**Task requirements:** Convert the listing between the lines holding "family: Ranunculaceae" and "state / province: Alaska", inclusive, to a two-column CSV with the headers field and value. Write one row per line, put each entry in its own quoted field, and replace any line breaks with spaces.

**Supplied records:**
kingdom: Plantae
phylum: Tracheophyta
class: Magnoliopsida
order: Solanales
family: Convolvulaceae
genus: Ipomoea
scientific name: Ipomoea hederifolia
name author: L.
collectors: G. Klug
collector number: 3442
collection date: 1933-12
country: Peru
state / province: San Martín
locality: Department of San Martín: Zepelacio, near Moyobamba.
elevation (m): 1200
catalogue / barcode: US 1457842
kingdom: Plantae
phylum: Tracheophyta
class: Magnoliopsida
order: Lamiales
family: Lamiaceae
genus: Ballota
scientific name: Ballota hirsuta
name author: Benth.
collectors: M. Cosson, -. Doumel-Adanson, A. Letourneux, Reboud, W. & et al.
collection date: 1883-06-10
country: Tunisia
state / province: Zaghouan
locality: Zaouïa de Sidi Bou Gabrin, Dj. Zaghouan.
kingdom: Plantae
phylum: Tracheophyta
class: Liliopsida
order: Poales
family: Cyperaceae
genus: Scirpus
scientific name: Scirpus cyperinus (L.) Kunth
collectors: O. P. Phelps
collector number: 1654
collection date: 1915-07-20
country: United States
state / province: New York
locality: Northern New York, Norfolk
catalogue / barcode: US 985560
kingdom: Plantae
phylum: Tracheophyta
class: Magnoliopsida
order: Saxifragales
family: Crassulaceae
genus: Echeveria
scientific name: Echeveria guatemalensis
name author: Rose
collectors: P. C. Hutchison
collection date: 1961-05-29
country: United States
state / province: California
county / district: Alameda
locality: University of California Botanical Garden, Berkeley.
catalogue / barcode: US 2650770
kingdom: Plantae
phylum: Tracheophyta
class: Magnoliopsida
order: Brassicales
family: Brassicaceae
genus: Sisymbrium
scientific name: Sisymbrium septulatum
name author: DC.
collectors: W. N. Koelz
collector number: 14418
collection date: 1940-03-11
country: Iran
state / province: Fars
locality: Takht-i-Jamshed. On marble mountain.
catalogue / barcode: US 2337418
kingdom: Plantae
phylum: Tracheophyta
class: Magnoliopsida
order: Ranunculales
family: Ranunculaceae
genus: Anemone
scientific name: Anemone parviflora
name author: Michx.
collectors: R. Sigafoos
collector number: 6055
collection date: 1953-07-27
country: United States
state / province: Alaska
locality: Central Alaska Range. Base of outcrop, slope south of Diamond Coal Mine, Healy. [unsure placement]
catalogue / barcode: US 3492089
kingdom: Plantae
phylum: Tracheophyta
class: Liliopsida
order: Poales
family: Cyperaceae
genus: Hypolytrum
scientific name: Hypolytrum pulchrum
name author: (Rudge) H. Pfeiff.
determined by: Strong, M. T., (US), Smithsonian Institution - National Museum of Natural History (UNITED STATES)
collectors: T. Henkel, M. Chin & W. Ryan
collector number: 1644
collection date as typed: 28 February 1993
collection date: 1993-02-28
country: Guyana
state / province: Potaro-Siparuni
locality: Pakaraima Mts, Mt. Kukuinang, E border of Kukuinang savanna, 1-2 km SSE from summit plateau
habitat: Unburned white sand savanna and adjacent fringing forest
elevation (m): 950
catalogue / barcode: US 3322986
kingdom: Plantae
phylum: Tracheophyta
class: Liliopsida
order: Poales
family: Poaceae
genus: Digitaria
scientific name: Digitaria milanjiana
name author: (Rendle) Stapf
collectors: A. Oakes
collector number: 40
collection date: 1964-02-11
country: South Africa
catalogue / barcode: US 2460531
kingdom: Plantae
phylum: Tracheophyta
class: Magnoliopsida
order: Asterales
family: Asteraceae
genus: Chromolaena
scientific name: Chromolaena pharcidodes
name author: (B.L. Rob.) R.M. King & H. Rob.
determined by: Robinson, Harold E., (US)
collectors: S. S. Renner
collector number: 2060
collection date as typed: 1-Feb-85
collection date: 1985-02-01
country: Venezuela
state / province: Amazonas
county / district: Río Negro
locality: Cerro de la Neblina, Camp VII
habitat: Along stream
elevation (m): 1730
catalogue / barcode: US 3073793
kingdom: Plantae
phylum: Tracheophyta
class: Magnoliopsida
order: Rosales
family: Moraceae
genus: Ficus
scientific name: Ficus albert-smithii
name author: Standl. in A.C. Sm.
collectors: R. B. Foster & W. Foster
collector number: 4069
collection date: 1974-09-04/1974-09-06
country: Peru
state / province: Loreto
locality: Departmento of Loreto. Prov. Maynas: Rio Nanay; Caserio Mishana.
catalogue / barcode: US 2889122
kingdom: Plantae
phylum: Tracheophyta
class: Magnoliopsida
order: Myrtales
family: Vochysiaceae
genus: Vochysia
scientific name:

**Output of the exercise:**
field,value
"family:","Ranunculaceae"
"genus:","Anemone"
"scientific name:","Anemone parviflora"
"name author:","Michx."
"collectors:","R. Sigafoos"
"collector number:","6055"
"collection date:","1953-07-27"
"country:","United States"
"state / province:","Alaska"